Graphic revision entries

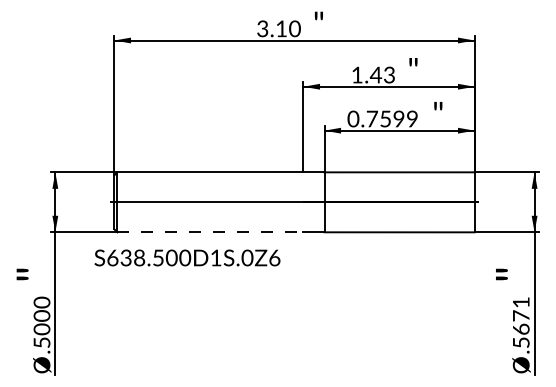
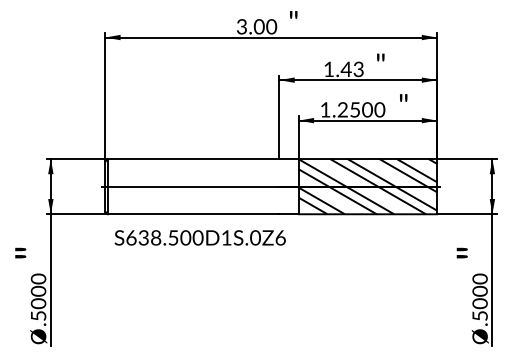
text: (281, 28) -> (259, 26), 3.10 -> 3.00
text: (382, 118) -> (352, 109), 0.7599 -> 1.2500
hatch: (399, 202) -> (367, 186), added
line: (210, 232) -> (193, 214), dashed -> solid
text: (187, 257) -> (200, 237), moved
text: (520, 315) -> (479, 290), .5671 -> .5000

REQUIRED WORK
Your answer must be an exact copy of the records, without the pictures.

YOUR SOLUTION
text: (281, 28) -> (259, 26), 3.10 -> 3.00
text: (382, 118) -> (352, 109), 0.7599 -> 1.2500
hatch: (399, 202) -> (367, 186), added
line: (210, 232) -> (193, 214), dashed -> solid
text: (187, 257) -> (200, 237), moved
text: (520, 315) -> (479, 290), .5671 -> .5000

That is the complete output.